Task instructions: In this exercise, every entry is to be transcribed exactly as written.
Exercise input START
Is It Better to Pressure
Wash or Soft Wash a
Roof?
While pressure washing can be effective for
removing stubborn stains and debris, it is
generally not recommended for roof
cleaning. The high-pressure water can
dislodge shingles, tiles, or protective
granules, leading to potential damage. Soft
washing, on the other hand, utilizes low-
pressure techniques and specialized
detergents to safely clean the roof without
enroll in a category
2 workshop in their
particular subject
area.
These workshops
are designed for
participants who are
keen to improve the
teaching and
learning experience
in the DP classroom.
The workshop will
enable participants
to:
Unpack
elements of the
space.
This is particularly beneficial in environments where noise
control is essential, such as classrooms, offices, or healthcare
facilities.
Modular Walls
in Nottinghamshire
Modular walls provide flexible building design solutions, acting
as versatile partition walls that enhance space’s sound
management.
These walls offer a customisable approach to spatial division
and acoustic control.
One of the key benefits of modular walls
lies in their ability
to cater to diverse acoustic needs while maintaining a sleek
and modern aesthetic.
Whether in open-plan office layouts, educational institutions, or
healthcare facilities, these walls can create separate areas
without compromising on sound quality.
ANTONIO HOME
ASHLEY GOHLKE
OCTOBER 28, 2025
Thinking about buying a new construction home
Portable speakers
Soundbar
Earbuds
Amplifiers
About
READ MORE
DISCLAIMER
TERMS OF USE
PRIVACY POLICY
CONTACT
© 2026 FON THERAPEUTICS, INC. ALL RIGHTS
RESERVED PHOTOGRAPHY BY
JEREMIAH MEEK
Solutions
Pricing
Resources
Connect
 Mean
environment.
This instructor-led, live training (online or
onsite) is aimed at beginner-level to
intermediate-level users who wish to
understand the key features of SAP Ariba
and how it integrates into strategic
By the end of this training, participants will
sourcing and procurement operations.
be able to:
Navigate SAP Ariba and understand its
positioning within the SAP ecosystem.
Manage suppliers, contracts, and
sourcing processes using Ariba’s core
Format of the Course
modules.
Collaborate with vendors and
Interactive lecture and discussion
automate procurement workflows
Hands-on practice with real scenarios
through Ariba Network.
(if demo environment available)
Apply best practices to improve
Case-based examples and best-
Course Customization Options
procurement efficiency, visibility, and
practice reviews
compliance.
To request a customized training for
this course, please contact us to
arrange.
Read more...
Exercise input END
Expected output:
Is It Better to Pressure
Wash or Soft Wash a
Roof?
While pressure washing can be effective for
removing stubborn stains and debris, it is
generally not recommended for roof
cleaning. The high-pressure water can
dislodge shingles, tiles, or protective
granules, leading to potential damage. Soft
washing, on the other hand, utilizes low-
pressure techniques and specialized
detergents to safely clean the roof without
enroll in a category
2 workshop in their
particular subject
area.
These workshops
are designed for
participants who are
keen to improve the
teaching and
learning experience
in the DP classroom.
The workshop will
enable participants
to:
Unpack
elements of the
space.
This is particularly beneficial in environments where noise
control is essential, such as classrooms, offices, or healthcare
facilities.
Modular Walls
in Nottinghamshire
Modular walls provide flexible building design solutions, acting
as versatile partition walls that enhance space’s sound
management.
These walls offer a customisable approach to spatial division
and acoustic control.
One of the key benefits of modular walls
lies in their ability
to cater to diverse acoustic needs while maintaining a sleek
and modern aesthetic.
Whether in open-plan office layouts, educational institutions, or
healthcare facilities, these walls can create separate areas
without compromising on sound quality.
ANTONIO HOME
ASHLEY GOHLKE
OCTOBER 28, 2025
Thinking about buying a new construction home
Portable speakers
Soundbar
Earbuds
Amplifiers
About
READ MORE
DISCLAIMER
TERMS OF USE
PRIVACY POLICY
CONTACT
© 2026 FON THERAPEUTICS, INC. ALL RIGHTS
RESERVED PHOTOGRAPHY BY
JEREMIAH MEEK
Solutions
Pricing
Resources
Connect
 Mean
environment.
This instructor-led, live training (online or
onsite) is aimed at beginner-level to
intermediate-level users who wish to
understand the key features of SAP Ariba
and how it integrates into strategic
By the end of this training, participants will
sourcing and procurement operations.
be able to:
Navigate SAP Ariba and understand its
positioning within the SAP ecosystem.
Manage suppliers, contracts, and
sourcing processes using Ariba’s core
Format of the Course
modules.
Collaborate with vendors and
Interactive lecture and discussion
automate procurement workflows
Hands-on practice with real scenarios
through Ariba Network.
(if demo environment available)
Apply best practices to improve
Case-based examples and best-
Course Customization Options
procurement efficiency, visibility, and
practice reviews
compliance.
To request a customized training for
this course, please contact us to
arrange.
Read more...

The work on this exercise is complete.